Extracted data: Begin
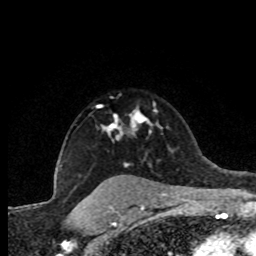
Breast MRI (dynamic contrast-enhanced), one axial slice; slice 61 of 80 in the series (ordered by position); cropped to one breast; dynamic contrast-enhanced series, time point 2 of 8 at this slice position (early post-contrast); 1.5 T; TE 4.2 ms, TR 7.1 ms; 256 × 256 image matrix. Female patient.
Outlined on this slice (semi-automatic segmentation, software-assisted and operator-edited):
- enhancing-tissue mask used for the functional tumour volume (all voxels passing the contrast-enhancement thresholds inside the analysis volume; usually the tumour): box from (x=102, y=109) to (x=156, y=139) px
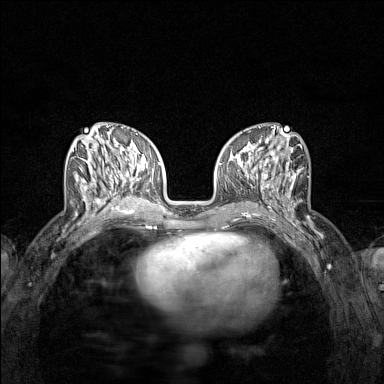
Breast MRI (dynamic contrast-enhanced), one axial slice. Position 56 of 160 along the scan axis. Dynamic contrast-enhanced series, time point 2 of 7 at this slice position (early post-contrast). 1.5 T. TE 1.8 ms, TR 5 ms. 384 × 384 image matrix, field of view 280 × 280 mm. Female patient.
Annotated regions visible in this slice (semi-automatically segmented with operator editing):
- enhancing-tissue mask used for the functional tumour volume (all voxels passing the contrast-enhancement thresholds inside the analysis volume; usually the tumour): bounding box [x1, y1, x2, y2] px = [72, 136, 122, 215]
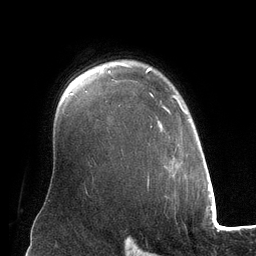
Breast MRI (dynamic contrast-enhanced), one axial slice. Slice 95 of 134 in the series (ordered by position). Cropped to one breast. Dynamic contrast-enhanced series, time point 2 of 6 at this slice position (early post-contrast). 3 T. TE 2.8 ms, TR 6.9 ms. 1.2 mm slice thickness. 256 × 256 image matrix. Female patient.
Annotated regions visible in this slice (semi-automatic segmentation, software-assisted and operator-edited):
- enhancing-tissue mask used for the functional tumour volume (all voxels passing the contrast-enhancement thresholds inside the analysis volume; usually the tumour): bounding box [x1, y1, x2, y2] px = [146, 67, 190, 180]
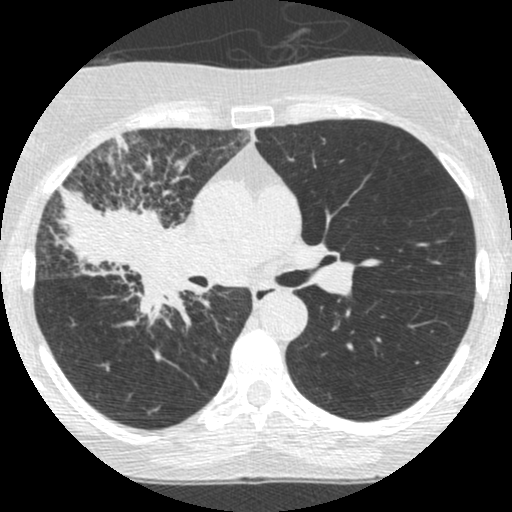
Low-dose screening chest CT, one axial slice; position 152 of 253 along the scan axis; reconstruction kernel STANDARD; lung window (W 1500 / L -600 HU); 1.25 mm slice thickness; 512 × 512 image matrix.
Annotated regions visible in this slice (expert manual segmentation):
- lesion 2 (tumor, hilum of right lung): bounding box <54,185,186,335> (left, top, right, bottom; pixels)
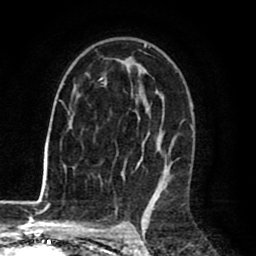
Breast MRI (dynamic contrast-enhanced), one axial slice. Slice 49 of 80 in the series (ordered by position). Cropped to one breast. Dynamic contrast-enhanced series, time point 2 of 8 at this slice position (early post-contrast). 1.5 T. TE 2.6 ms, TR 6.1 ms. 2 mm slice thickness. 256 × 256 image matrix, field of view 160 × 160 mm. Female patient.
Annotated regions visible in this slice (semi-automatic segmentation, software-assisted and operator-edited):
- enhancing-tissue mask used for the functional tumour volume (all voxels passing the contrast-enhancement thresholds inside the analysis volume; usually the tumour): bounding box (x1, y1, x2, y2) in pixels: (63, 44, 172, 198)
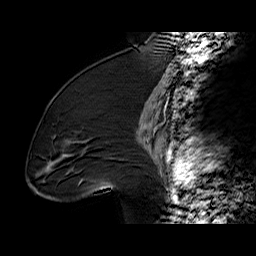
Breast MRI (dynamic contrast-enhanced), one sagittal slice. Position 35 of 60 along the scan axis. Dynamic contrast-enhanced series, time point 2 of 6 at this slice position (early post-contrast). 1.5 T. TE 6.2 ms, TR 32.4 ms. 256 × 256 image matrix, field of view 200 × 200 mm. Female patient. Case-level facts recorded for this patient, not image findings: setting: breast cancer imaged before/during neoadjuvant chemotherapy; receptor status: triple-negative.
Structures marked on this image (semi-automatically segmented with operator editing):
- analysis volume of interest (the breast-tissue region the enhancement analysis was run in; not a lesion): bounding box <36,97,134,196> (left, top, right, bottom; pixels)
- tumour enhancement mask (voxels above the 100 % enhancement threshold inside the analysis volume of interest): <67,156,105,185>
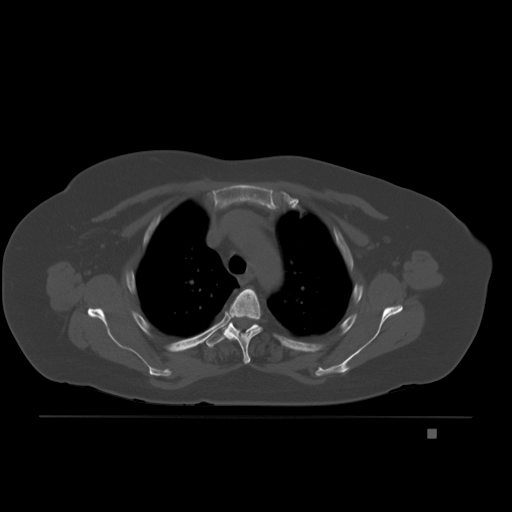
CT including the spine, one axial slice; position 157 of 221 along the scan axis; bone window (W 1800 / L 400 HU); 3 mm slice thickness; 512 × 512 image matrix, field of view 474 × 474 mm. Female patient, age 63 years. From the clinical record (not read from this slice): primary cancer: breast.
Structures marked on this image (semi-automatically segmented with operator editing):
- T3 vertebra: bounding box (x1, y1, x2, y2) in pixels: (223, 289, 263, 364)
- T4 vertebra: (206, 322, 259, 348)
Extracted data: End
Extracted data: Begin
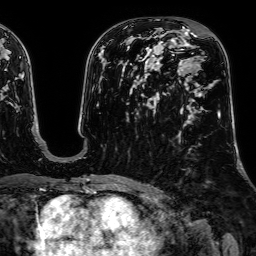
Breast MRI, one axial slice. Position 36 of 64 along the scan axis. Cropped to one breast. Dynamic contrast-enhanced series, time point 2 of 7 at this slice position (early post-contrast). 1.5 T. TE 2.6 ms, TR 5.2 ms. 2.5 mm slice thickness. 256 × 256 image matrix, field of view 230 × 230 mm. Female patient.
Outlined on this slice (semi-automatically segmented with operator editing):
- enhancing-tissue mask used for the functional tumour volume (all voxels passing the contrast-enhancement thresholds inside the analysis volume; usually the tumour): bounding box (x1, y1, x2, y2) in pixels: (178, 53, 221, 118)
Extracted data: End
Extracted data: Begin
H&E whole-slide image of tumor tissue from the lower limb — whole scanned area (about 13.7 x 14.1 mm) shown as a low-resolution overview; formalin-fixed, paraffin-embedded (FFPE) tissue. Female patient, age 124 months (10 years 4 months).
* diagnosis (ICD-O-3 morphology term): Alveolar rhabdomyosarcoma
Extracted data: End
* [Exercise directions]: Go through the records above and, whenever a line includes the word "years", copy it.

* [Written solution]:
CT including the spine, one axial slice; position 157 of 221 along the scan axis; bone window (W 1800 / L 400 HU); 3 mm slice thickness; 512 × 512 image matrix, field of view 474 × 474 mm. Female patient, age 63 years. From the clinical record (not read from this slice): primary cancer: breast.
H&E whole-slide image of tumor tissue from the lower limb — whole scanned area (about 13.7 x 14.1 mm) shown as a low-resolution overview; formalin-fixed, paraffin-embedded (FFPE) tissue. Female patient, age 124 months (10 years 4 months).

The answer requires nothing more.